We can stop there, because in the overwhelming majority of jobs, the manager gets fired after losing 110 games in his fifth season, especially after making the playoffs in his first season and being shut out since. Can't you just hear the list of reasons? Stale, lost the clubhouse, need a new voice, his first year only carries so much weight, etc. On and on we could go, right? 

Lovullo is a good manager and that 110-loss season was much more a product of awful personnel, but still, so many times in this situation the manager getting the ax would be simply part of the equation. No one would've even batted an eye. 

The problem with firing a manager just for eye wash purposes is there needs to be a replacement hire. One of the mottos I've come to adopt in life is you don't get to complain about a problem without presenting a solution. Applied specifically here, you don't get to say "fire the manager!" unless you can explain who the replacement hire would be and why said replacement would do a better job. I suppose we could make exceptions if there's a manager so utterly terrible at his job that any reasonable replacement would be an upgrade, but I can't think of one in recent memory who would merit such treatment. Obviously off-field impropriety is an exception. 

In the case of Lovullo, a good manager was left in place and the Diamondbacks can now hoist a 2023 NL Champions banner in Chase Field. 
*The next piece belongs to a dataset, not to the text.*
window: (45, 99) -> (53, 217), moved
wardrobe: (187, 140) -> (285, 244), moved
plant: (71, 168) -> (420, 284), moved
David Bell in Cincinnati is another example. Let's go back to the early 2000s to illustrate my issue with the bloodthirsty "fire him!" calls. The Reds ran through an uninspiring assembly line of managers after Jack McKeon: Bob Boone, Dave Miley, Jerry Narron and Pete Mackanin. Then they hired Dusty Baker. The Reds went to the playoffs zero times between 1995 and 2009, then Baker led them to the postseason three times in four years. There was a swell from the Cincy fan base screaming to fire Baker throughout most of the last two years, too. 
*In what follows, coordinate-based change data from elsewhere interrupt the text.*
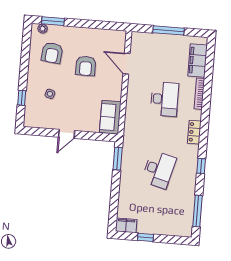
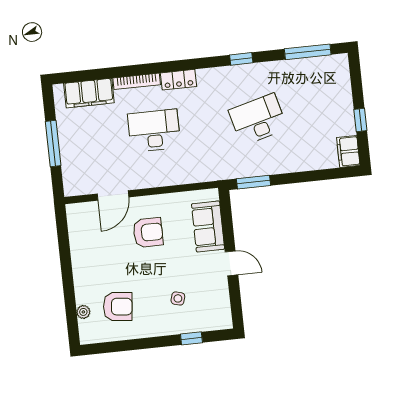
window: (53, 21) -> (71, 314), removed
plant: (43, 29) -> (83, 312), moved
armchair: (86, 66) -> (148, 232), moved
sofa: (110, 117) -> (208, 226), moved, turned 90
locker: (194, 132) -> (179, 80), moved
desk: (159, 170) -> (258, 119), turned -30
They got their wish after 2013. Baker was fired. He was replaced with Bryan Price, who is most known for a clubhouse meltdown. He never had a winning record, though he did top 90 losses three times. 
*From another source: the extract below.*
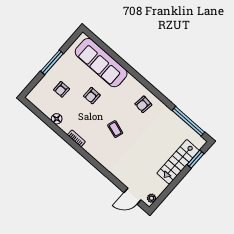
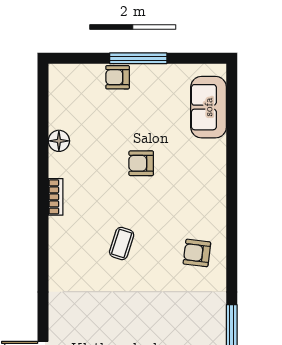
sofa: (101, 63) -> (209, 107), width x0.54, depth x0.79
armchair: (62, 89) -> (118, 77), moved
The Reds hired David Bell before the 2019 season. He helped improve their record by eight games in his first season. The Reds went 31-29 in 2020 and while it's tough to judge that season, they were a playoff team. They won 83 games in 2021. Then, in 2022, the Reds started 3-22. It was one of the worst starts in baseball history. In so many cases with this sort of record, the manager would get fired. They ended up losing 100 games, so, again, there would've been ample excuse to fire him. What would that have actually solved, though? And who was going to take over? Would the replacement definitely be better? 

The Reds stuck with Bell and were one of the more fun stories in baseball in 2023. They went 82-80 while employing a host of rookies. They'll be a contender in 2024. 

It's difficult to know how things would have unfolded if Bell were fired after that 3-22 start or even after the season in 2022. What we know is that Bell had a successful season in 2023 and firing him wouldn't have erased that awful start a year earlier. 

Look, I don't think the cases of Lovullo and Bell will change anything. I'd be a fool to think that. The second any team hits a rough patch next season, the local radio shows will light up with callers demanding the manager's head on a spike. And by no means do I feel sorry for the managers. It's the nature of the job and they are highly compensated for it. I just think we'd all do well to pause and think things through. 

Will firing the manager actually solve the personnel issues? If the manager is fired, who will the replacement be? Will said replacement definitely be better? 

I can promise you, no matter who the manager is, you're going to hate the lineup on occasion (or more often) and will complain about his handling of the bullpen, probably regularly. That doesn't mean he should be fired. 

All too often, amid any struggles by a fan base's favorite team, this is the virtual scene outside the manager's office ...

... when the majority of the mob doesn't have any idea who the replacement would be. 

We can do better. The cases of Lovullo and Bell say as much.